Full-Atom Model of the Agonist LPS-Bound Toll-like Receptor 4 Dimer in a Membrane Environment.

Abstract

The Toll‐like receptor 4 (TLR4)/myeloid differentiation factor 2 (MD‐2) innate immunity system is a membrane receptor of paramount importance as therapeutic target. Its assembly, upon binding of Gram‐negative bacteria lipopolysaccharide (LPS), and also dependent on the membrane composition, finally triggers the immune response cascade. We have combined ab‐initio calculations, molecular docking, all‐atom molecular dynamics simulations, and thermodynamics calculations to provide the most realistic and complete 3D models of the active full TLR4 complex embedded into a realistic membrane to date.

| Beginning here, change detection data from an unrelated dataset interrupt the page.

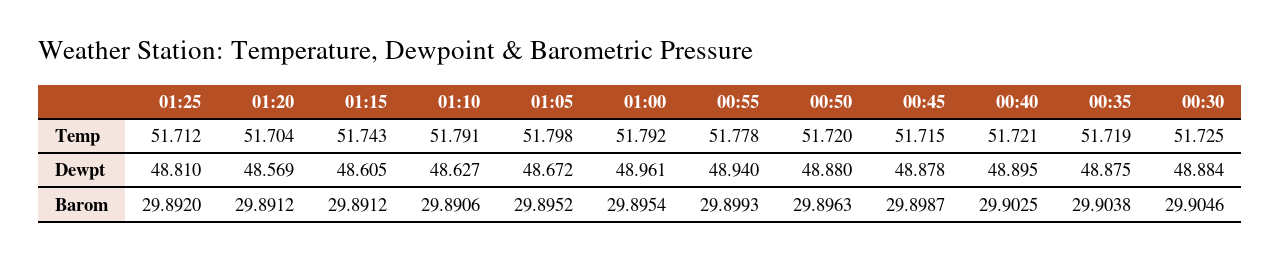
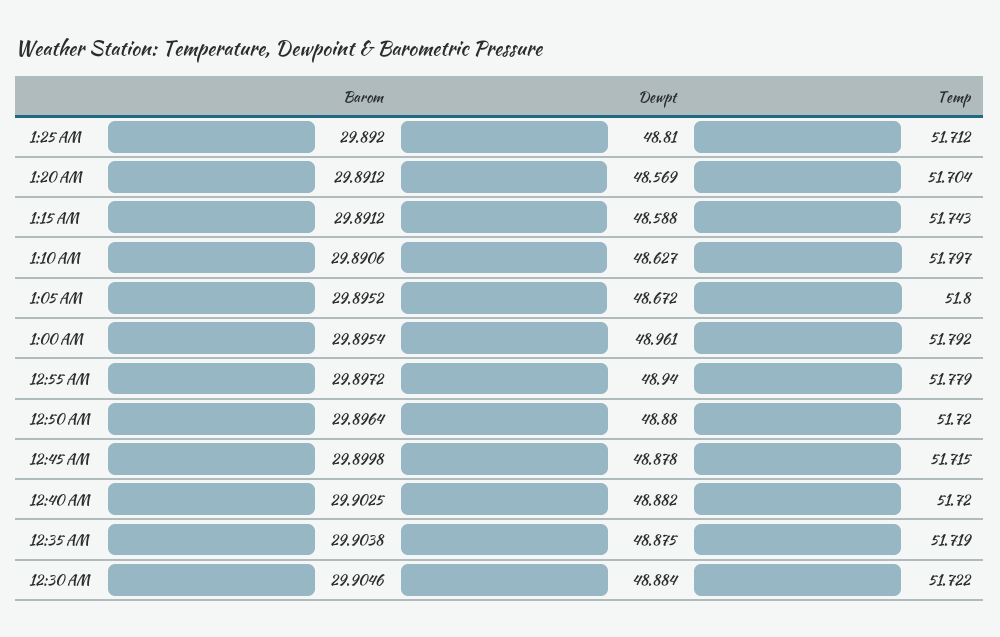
  {
    "01:25": {
      "Temp": 51.712,
      "Dewpt": 48.81,
      "Barom": 29.892
    },
    "01:20": {
      "Temp": 51.704,
      "Dewpt": 48.569,
      "Barom": 29.8912
    },
    "01:15": {
      "Temp": 51.743,
-     "Dewpt": 48.605,
+     "Dewpt": 48.588,
      "Barom": 29.8912
    },
    "01:10": {
-     "Temp": 51.791,
+     "Temp": 51.797,
      "Dewpt": 48.627,
      "Barom": 29.8906
    },
    "01:05": {
-     "Temp": 51.798,
+     "Temp": 51.8,
      "Dewpt": 48.672,
      "Barom": 29.8952
    },
    "01:00": {
      "Temp": 51.792,
      "Dewpt": 48.961,
      "Barom": 29.8954
    },
    "00:55": {
-     "Temp": 51.778,
+     "Temp": 51.779,
      "Dewpt": 48.94,
-     "Barom": 29.8993
+     "Barom": 29.8972
    },
    "00:50": {
      "Temp": 51.72,
      "Dewpt": 48.88,
-     "Barom": 29.8963
+     "Barom": 29.8964
    },
    "00:45": {
      "Temp": 51.715,
      "Dewpt": 48.878,
-     "Barom": 29.8987
+     "Barom": 29.8998
    },
    "00:40": {
-     "Temp": 51.721,
+     "Temp": 51.72,
-     "Dewpt": 48.895,
+     "Dewpt": 48.882,
      "Barom": 29.9025
    },
    "00:35": {
      "Temp": 51.719,
      "Dewpt": 48.875,
      "Barom": 29.9038
    },
    "00:30": {
-     "Temp": 51.725,
+     "Temp": 51.722,
      "Dewpt": 48.884,
      "Barom": 29.9046
    }
  }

Our studies give functional and structural insights into the transmembrane domain behavior in different membrane environments, the ectodomain bouncing movement, and the dimerization patterns of the intracellular Toll/Interleukin‐1 receptor domain. Our work provides TLR4 models as reasonable 3D structures for the (TLR4/MD‐2/LPS)2 architecture accounting for the active (agonist) state of the TLR4, and pointing to a signal transduction mechanism across cell membrane. These observations unveil relevant molecular aspects involved in the TLR4 innate immune pathways and will promote the discovery of new TLR4 modulators.